U.S. Air Force tests new nuclear gravity bomb with F-35A: Declassified footage

Source: Sandia National Laboratories

The United States Air Force has successfully run a round of flight tests to deploy the new B61-12 nuclear gravity bomb with the high-tech F-35A Joint Strike Fighter, The Jerusalem Post‘s military reporter Anna Ahronheim reported on Tuesday. The test was conducted in collaboration with Sandia National Laboratories.

While the test occurred on August 25 at the Nevada Test and Training Range, the video of the test was just declassified on Monday. The video published by Sandia shows the stealth fighter dropping an inert version of the bomb from its internal bomb bay at about 10,500 feet, all while flying faster than the speed of sound. The device contained non-nuclear and mock nuclear components and hit the desert ground at the designated target area 42 seconds after release.

“We successfully executed this historic, first-ever F-35A flight test at Tonopah Test Range within the specified delivery criteria,” range manager Brian Adkins was quoted as saying in the JP report.

According to Ahronheim, the B61-12 is the latest variant of the B61 family of air-launched nuclear gravity bombs, which have been operational with the U.S. military since 1968.

The intention of this new version of the bomb is to improve the U.S. Air Force’s nuclear capabilities, Ahronheim wrote, and allied nations and can be launched by platforms such as the B-2A, F-15E, F-16C/D, F-16 MLU, PA-200, F-35 and B-21.

The 12-foot-long bomb, which weighs approximately 824 pounds, can fit inside the internal weapons bay of the platforms. This means that the F-35 would not sacrifice its stealth capabilities by carrying it, per the report.

The report also details that this version of the bomb, which carries a low-yield nuclear warhead, has four different yield options: 0.3 kilotons, 1.5 kilotons, 10 kilotons, and 50 kilotons.

The August test was part of a series of demonstrations testing the B61-12 full-weapons system on other aircraft such as the F-15E Strike Eagle fighter jet in March and the B-2 Spirit stealth bomber in July, Ahronheim noted. The test with the F-35 was the first demonstration of the bomb from an internal bomb bay on a fighter jet and the first time the bomb was released at speeds of Mach 1 or greater.

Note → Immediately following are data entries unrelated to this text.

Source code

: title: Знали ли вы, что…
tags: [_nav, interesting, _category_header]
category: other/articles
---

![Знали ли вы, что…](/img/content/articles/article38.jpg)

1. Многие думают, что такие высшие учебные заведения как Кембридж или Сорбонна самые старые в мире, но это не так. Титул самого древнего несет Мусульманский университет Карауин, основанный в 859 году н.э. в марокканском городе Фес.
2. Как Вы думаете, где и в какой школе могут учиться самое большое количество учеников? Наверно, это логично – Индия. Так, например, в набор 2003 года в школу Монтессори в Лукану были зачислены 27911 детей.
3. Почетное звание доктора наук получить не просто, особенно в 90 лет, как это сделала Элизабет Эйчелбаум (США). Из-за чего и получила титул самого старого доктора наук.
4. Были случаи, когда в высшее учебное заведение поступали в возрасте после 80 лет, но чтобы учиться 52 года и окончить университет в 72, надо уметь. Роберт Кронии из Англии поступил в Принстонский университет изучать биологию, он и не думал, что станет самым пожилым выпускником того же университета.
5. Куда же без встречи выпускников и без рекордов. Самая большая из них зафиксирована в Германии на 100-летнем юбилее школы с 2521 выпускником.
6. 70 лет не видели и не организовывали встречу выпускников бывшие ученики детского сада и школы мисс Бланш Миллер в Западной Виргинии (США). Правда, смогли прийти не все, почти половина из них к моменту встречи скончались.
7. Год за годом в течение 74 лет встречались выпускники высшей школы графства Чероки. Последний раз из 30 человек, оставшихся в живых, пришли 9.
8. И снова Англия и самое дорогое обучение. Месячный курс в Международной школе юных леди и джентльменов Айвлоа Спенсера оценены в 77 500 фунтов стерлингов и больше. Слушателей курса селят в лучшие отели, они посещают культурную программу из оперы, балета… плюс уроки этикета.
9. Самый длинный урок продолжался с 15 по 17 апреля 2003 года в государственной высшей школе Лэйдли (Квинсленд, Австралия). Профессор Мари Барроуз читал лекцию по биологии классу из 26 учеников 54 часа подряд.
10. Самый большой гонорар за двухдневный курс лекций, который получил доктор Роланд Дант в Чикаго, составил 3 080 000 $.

“This was the first test to exercise all systems, including mechanical, electrical, communication and release between the B61-12 and the F-35A,” said Steven Samuels, a manager with Sandia’s B61-12 Systems Team in a statement. “We’re showing the B61-12’s larger compatibility and broader versatility for the country’s nuclear deterrence.”

The latest test “is a critical piece” of both the F-35A and B61-12 programs, according to Samuels.

“Aboard the newest fighter, the B61-12 provides a strong piece of the overall nuclear deterrence strategy for our country and our allies,” he said.

The F-35 will be able to carry the bomb internally and at supersonic speeds while in full stealth mode, Ahronheim added. This is unlike the F-15, which would carry the B61-12 externally and without stealth capability, and the B-2, which flies below the speed of sound.